Top of TASK INPUTS

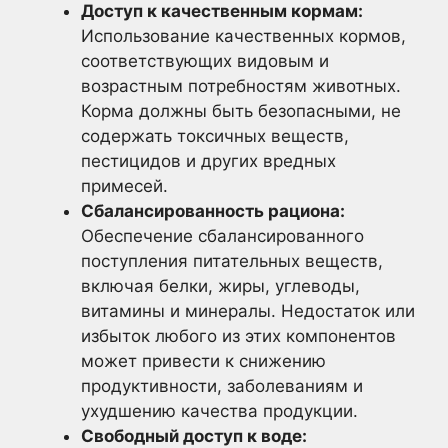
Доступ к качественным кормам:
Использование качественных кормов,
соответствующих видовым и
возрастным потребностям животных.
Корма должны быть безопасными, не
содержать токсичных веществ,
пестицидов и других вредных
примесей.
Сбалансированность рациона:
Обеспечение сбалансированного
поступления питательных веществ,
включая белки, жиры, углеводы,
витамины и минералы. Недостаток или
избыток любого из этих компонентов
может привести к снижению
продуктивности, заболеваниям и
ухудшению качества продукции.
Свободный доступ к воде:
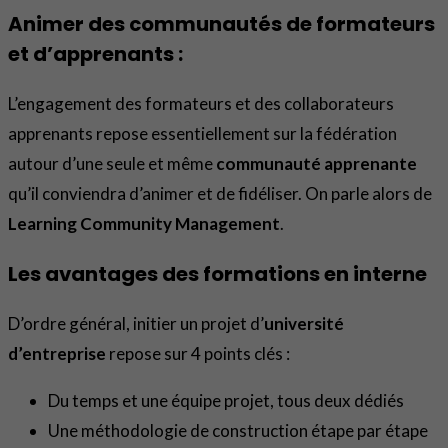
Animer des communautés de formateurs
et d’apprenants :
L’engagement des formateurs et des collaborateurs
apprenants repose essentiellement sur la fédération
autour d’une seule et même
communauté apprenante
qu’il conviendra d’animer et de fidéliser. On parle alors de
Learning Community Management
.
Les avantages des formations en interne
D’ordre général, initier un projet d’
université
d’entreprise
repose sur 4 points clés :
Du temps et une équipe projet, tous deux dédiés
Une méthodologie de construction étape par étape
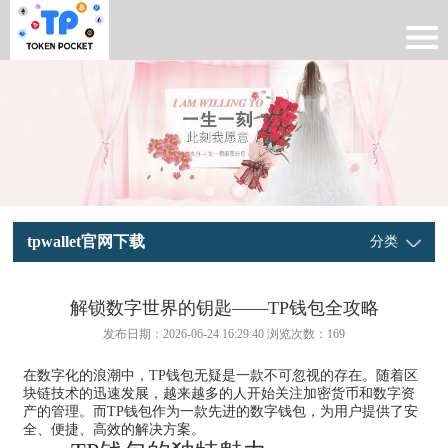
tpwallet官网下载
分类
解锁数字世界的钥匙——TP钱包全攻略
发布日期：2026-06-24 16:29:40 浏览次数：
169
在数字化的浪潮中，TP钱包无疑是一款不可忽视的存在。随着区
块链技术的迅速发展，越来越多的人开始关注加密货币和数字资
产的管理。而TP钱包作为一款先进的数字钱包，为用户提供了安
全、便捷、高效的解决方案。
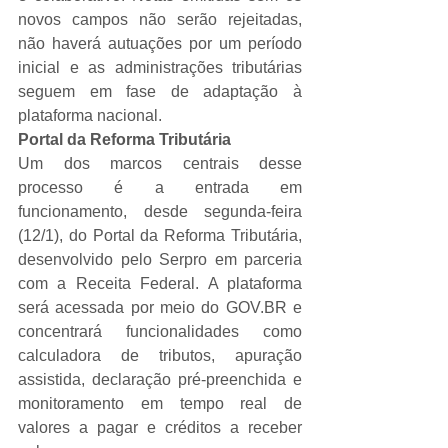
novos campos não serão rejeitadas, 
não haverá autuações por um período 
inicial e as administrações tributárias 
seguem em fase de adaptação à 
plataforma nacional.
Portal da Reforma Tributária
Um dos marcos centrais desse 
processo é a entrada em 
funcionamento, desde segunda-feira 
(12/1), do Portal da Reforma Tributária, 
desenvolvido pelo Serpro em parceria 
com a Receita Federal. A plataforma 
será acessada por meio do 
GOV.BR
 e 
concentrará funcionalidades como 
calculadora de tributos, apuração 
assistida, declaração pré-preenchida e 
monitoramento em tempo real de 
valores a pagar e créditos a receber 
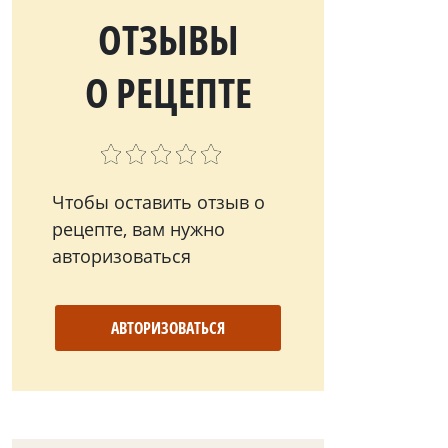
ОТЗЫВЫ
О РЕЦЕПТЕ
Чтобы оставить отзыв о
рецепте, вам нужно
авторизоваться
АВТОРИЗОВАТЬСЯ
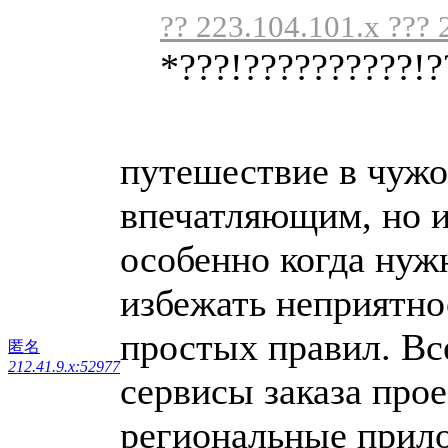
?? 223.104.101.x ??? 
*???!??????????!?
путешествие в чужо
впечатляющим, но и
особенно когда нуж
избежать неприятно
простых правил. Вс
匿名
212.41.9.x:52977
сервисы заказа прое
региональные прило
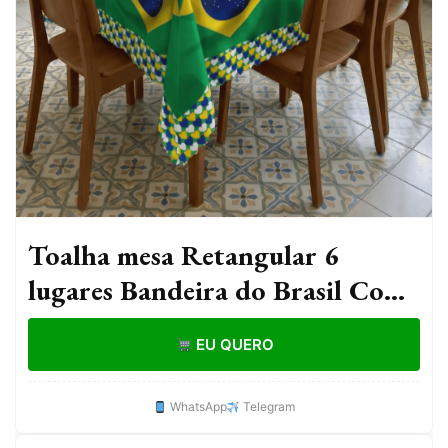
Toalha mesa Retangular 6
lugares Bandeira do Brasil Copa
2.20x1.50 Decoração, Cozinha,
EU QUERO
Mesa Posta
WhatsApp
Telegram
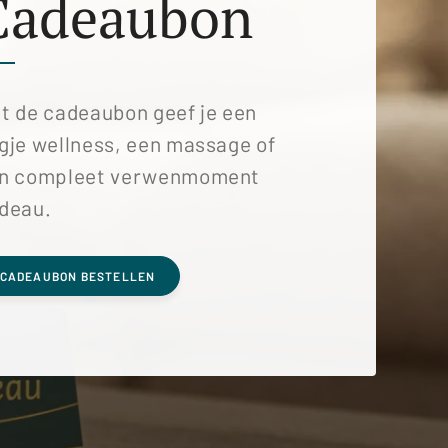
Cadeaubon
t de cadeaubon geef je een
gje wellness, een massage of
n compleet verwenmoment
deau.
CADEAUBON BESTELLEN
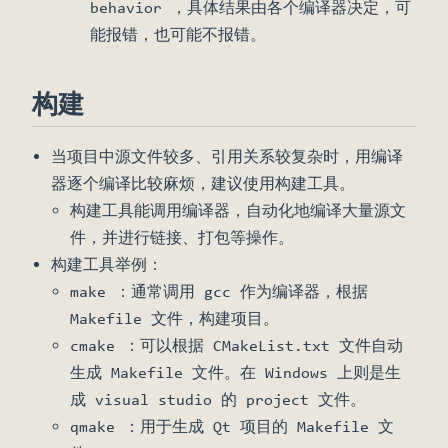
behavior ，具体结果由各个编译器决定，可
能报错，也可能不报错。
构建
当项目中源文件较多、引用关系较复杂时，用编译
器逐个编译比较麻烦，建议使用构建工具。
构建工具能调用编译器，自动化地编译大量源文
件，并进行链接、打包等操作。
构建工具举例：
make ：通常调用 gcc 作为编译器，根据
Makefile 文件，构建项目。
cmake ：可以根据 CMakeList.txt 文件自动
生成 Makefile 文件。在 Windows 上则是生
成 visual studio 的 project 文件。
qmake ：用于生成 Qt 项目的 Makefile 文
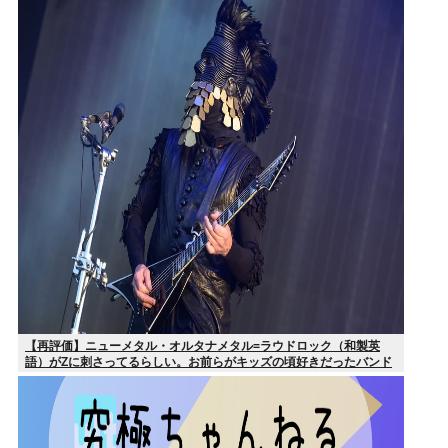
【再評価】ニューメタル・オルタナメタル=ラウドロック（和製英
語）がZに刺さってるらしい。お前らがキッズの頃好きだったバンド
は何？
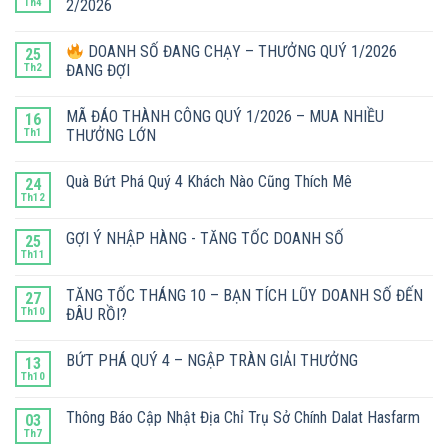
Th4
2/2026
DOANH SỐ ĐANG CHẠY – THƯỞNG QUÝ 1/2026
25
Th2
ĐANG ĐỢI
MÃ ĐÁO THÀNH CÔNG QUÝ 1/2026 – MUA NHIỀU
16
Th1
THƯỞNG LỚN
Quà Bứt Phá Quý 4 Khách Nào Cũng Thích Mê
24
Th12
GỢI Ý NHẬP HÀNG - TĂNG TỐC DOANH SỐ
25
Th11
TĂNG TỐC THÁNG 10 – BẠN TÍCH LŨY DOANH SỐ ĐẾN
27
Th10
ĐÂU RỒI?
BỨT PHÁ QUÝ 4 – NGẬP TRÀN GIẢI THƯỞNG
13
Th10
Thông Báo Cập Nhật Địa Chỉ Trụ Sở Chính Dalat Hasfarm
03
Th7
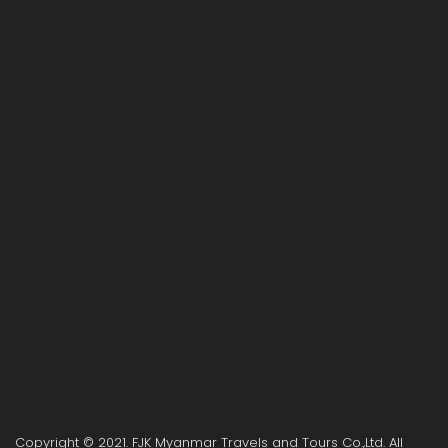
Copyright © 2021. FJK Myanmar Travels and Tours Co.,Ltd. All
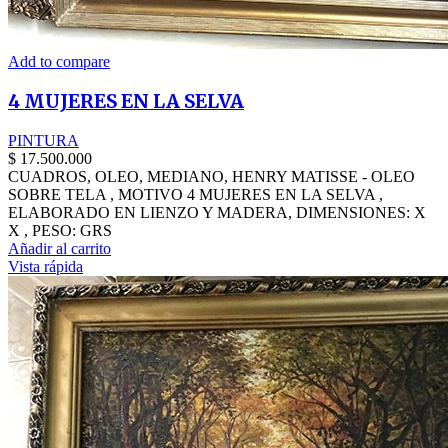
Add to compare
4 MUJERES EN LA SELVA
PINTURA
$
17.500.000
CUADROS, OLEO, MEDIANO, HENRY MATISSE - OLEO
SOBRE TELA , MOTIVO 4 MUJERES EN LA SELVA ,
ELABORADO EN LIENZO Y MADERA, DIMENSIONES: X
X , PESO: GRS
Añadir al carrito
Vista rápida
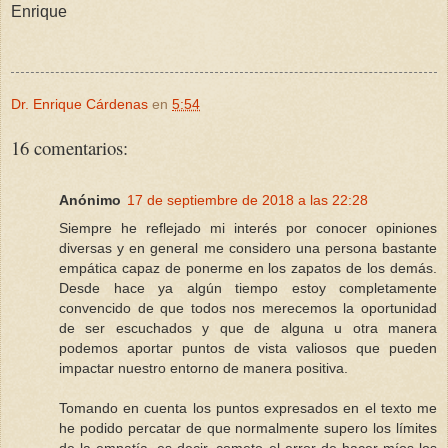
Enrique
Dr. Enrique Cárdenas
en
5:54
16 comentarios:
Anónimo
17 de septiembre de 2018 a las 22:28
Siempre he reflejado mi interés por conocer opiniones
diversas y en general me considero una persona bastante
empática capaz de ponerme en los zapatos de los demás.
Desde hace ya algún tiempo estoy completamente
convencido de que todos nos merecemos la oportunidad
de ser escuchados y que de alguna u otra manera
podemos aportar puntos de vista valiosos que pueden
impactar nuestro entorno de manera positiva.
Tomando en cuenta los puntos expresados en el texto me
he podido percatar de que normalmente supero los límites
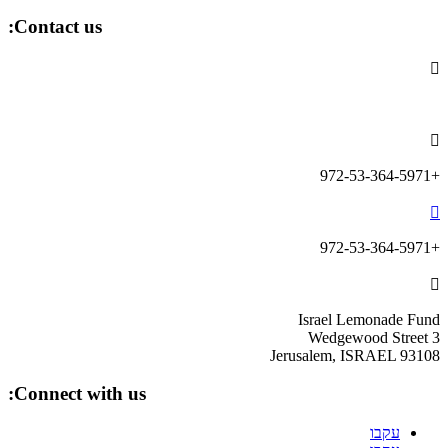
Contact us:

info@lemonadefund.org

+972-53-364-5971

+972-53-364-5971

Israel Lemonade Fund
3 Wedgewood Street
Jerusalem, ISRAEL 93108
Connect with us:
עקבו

Bottom of TASK INPUTS

An answer that restates all the entries exactly and drops the images is what is needed.

Доступ к качественным кормам:
Использование качественных кормов,
соответствующих видовым и
возрастным потребностям животных.
Корма должны быть безопасными, не
содержать токсичных веществ,
пестицидов и других вредных
примесей.
Сбалансированность рациона:
Обеспечение сбалансированного
поступления питательных веществ,
включая белки, жиры, углеводы,
витамины и минералы. Недостаток или
избыток любого из этих компонентов
может привести к снижению
продуктивности, заболеваниям и
ухудшению качества продукции.
Свободный доступ к воде:
Animer des communautés de formateurs
et d’apprenants :
L’engagement des formateurs et des collaborateurs
apprenants repose essentiellement sur la fédération
autour d’une seule et même
communauté apprenante
qu’il conviendra d’animer et de fidéliser. On parle alors de
Learning Community Management
.
Les avantages des formations en interne
D’ordre général, initier un projet d’
université
d’entreprise
repose sur 4 points clés :
Du temps et une équipe projet, tous deux dédiés
Une méthodologie de construction étape par étape
tpwallet官网下载
分类
解锁数字世界的钥匙——TP钱包全攻略
发布日期：2026-06-24 16:29:40 浏览次数：
169
在数字化的浪潮中，TP钱包无疑是一款不可忽视的存在。随着区
块链技术的迅速发展，越来越多的人开始关注加密货币和数字资
产的管理。而TP钱包作为一款先进的数字钱包，为用户提供了安
全、便捷、高效的解决方案。
novos campos não serão rejeitadas, 
não haverá autuações por um período 
inicial e as administrações tributárias 
seguem em fase de adaptação à 
plataforma nacional.
Portal da Reforma Tributária
Um dos marcos centrais desse 
processo é a entrada em 
funcionamento, desde segunda-feira 
(12/1), do Portal da Reforma Tributária, 
desenvolvido pelo Serpro em parceria 
com a Receita Federal. A plataforma 
será acessada por meio do 
GOV.BR
 e 
concentrará funcionalidades como 
calculadora de tributos, apuração 
assistida, declaração pré-preenchida e 
monitoramento em tempo real de 
valores a pagar e créditos a receber 
ОТЗЫВЫ
О РЕЦЕПТЕ
Чтобы оставить отзыв о
рецепте, вам нужно
авторизоваться
АВТОРИЗОВАТЬСЯ
?? 223.104.101.x ??? 
*???!??????????!?
путешествие в чужо
впечатляющим, но и
особенно когда нуж
избежать неприятно
простых правил. Вс
匿名
212.41.9.x:52977
сервисы заказа прое
региональные прило
Toalha mesa Retangular 6
lugares Bandeira do Brasil Copa
2.20x1.50 Decoração, Cozinha,
EU QUERO
Mesa Posta
WhatsApp
Telegram
Cadeaubon
t de cadeaubon geef je een
gje wellness, een massage of
n compleet verwenmoment
deau.
CADEAUBON BESTELLEN
behavior ，具体结果由各个编译器决定，可
能报错，也可能不报错。
构建
当项目中源文件较多、引用关系较复杂时，用编译
器逐个编译比较麻烦，建议使用构建工具。
构建工具能调用编译器，自动化地编译大量源文
件，并进行链接、打包等操作。
构建工具举例：
make ：通常调用 gcc 作为编译器，根据
Makefile 文件，构建项目。
cmake ：可以根据 CMakeList.txt 文件自动
生成 Makefile 文件。在 Windows 上则是生
成 visual studio 的 project 文件。
qmake ：用于生成 Qt 项目的 Makefile 文
【再評価】ニューメタル・オルタナメタル=ラウドロック（和製英
語）がZに刺さってるらしい。お前らがキッズの頃好きだったバンド
は何？
Th4
2/2026
DOANH SỐ ĐANG CHẠY – THƯỞNG QUÝ 1/2026
25
Th2
ĐANG ĐỢI
MÃ ĐÁO THÀNH CÔNG QUÝ 1/2026 – MUA NHIỀU
16
Th1
THƯỞNG LỚN
Quà Bứt Phá Quý 4 Khách Nào Cũng Thích Mê
24
Th12
GỢI Ý NHẬP HÀNG - TĂNG TỐC DOANH SỐ
25
Th11
TĂNG TỐC THÁNG 10 – BẠN TÍCH LŨY DOANH SỐ ĐẾN
27
Th10
ĐÂU RỒI?
BỨT PHÁ QUÝ 4 – NGẬP TRÀN GIẢI THƯỞNG
13
Th10
Thông Báo Cập Nhật Địa Chỉ Trụ Sở Chính Dalat Hasfarm
03
Th7
Copyright © 2021. FJK Myanmar Travels and Tours Co.,Ltd. All
Add to compare
4 MUJERES EN LA SELVA
PINTURA
$
17.500.000
CUADROS, OLEO, MEDIANO, HENRY MATISSE - OLEO
SOBRE TELA , MOTIVO 4 MUJERES EN LA SELVA ,
ELABORADO EN LIENZO Y MADERA, DIMENSIONES: X
X , PESO: GRS
Añadir al carrito
Vista rápida
Enrique
Dr. Enrique Cárdenas
en
5:54
16 comentarios:
Anónimo
17 de septiembre de 2018 a las 22:28
Siempre he reflejado mi interés por conocer opiniones
diversas y en general me considero una persona bastante
empática capaz de ponerme en los zapatos de los demás.
Desde hace ya algún tiempo estoy completamente
convencido de que todos nos merecemos la oportunidad
de ser escuchados y que de alguna u otra manera
podemos aportar puntos de vista valiosos que pueden
impactar nuestro entorno de manera positiva.
Tomando en cuenta los puntos expresados en el texto me
he podido percatar de que normalmente supero los límites
Contact us:

info@lemonadefund.org

+972-53-364-5971

+972-53-364-5971

Israel Lemonade Fund
3 Wedgewood Street
Jerusalem, ISRAEL 93108
Connect with us:
עקבו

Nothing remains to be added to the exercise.